> WHAT YOU SHOULD DO
Please give back, exactly as written, only the line containing "brightfield microscopy of" and every line after it until the data below ends.

> Stored items
*** Block opens ***

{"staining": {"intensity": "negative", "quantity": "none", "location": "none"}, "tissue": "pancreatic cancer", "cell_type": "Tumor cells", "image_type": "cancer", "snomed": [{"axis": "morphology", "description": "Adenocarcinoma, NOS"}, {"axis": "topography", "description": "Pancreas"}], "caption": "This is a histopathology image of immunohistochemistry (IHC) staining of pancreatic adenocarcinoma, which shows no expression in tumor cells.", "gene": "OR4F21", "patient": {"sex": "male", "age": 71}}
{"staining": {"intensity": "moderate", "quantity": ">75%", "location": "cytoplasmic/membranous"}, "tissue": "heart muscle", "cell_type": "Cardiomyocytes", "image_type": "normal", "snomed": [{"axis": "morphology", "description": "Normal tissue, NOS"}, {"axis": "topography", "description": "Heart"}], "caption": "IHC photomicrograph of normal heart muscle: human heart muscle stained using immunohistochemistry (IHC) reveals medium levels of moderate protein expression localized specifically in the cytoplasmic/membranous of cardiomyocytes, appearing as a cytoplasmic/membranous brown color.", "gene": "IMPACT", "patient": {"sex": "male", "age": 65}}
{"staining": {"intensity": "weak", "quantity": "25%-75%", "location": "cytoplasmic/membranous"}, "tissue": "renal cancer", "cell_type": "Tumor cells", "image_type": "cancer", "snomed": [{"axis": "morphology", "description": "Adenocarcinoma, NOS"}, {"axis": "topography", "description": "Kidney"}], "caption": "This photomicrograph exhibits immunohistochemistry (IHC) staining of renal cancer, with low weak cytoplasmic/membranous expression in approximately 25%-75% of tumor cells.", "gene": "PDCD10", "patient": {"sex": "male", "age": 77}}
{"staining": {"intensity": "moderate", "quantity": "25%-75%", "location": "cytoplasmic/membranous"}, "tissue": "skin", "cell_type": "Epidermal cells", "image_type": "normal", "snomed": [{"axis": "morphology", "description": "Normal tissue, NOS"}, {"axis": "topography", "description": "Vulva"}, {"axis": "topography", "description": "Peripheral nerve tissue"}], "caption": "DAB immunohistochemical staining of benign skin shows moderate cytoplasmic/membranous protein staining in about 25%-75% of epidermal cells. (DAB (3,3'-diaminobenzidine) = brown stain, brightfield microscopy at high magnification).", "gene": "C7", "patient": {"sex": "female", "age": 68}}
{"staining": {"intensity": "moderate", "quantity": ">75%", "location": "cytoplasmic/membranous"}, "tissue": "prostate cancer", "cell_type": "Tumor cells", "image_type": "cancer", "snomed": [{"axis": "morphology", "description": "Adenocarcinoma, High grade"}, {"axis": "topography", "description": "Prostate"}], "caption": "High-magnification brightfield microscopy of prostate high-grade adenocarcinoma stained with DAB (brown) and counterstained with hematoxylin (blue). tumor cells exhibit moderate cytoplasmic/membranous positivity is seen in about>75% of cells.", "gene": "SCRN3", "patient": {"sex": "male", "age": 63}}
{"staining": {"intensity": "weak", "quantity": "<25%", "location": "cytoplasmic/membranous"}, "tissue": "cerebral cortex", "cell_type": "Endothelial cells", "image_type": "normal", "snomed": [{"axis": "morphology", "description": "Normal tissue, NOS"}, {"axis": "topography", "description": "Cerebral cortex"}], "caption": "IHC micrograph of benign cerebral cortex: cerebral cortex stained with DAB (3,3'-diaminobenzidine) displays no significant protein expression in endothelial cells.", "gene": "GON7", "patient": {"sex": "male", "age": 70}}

*** Block closes ***

> TASK RESPONSE
{"staining": {"intensity": "moderate", "quantity": ">75%", "location": "cytoplasmic/membranous"}, "tissue": "prostate cancer", "cell_type": "Tumor cells", "image_type": "cancer", "snomed": [{"axis": "morphology", "description": "Adenocarcinoma, High grade"}, {"axis": "topography", "description": "Prostate"}], "caption": "High-magnification brightfield microscopy of prostate high-grade adenocarcinoma stained with DAB (brown) and counterstained with hematoxylin (blue). tumor cells exhibit moderate cytoplasmic/membranous positivity is seen in about>75% of cells.", "gene": "SCRN3", "patient": {"sex": "male", "age": 63}}
{"staining": {"intensity": "weak", "quantity": "<25%", "location": "cytoplasmic/membranous"}, "tissue": "cerebral cortex", "cell_type": "Endothelial cells", "image_type": "normal", "snomed": [{"axis": "morphology", "description": "Normal tissue, NOS"}, {"axis": "topography", "description": "Cerebral cortex"}], "caption": "IHC micrograph of benign cerebral cortex: cerebral cortex stained with DAB (3,3'-diaminobenzidine) displays no significant protein expression in endothelial cells.", "gene": "GON7", "patient": {"sex": "male", "age": 70}}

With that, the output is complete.